Shuo Tao’s GitHub profile lists “Tokyo” as his location, yet the README and all tutorials are in Traditional Chinese, heavily referencing Taiwanese construction workflows. His surrounding repos—CAD_MCP_study, NAVISWORK_MCP, IFCSH—form a personal open‑source experimental series at the intersection of BIM, MCP, and AI[^49].

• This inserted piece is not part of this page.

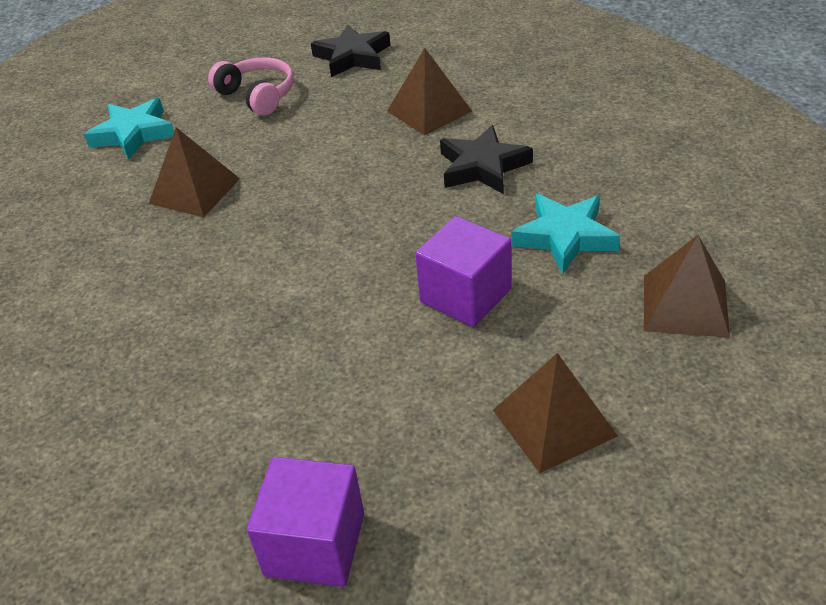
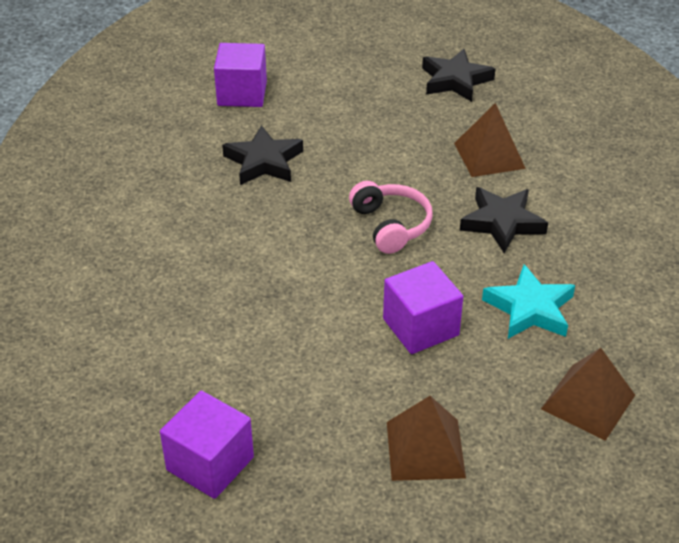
camera: 20 degrees right, 0 degrees up
(134, 134) = (242, 93): turquoise star -> purple cube
(194, 190) = (264, 161): brown pyramid -> black star
(257, 96) = (356, 91): pink headphones -> pink headphones (391, 225)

How should this case be read?

It is not “Taiwan has its own BIM‑MCP.” Shuo Tao’s repo belongs to the same ecosystem as the international mcp‑servers‑for‑revit/revit‑mcp and Autodesk’s built‑in Revit 2027 MCP server[^7][^50]. Its significance lies in: a Taiwanese developer, within 13 months of Anthropic’s MCP announcement, created a 70‑plus‑star open‑source teaching project that re‑connected the international Revit MCP ecosystem back to the Chinese‑speaking community.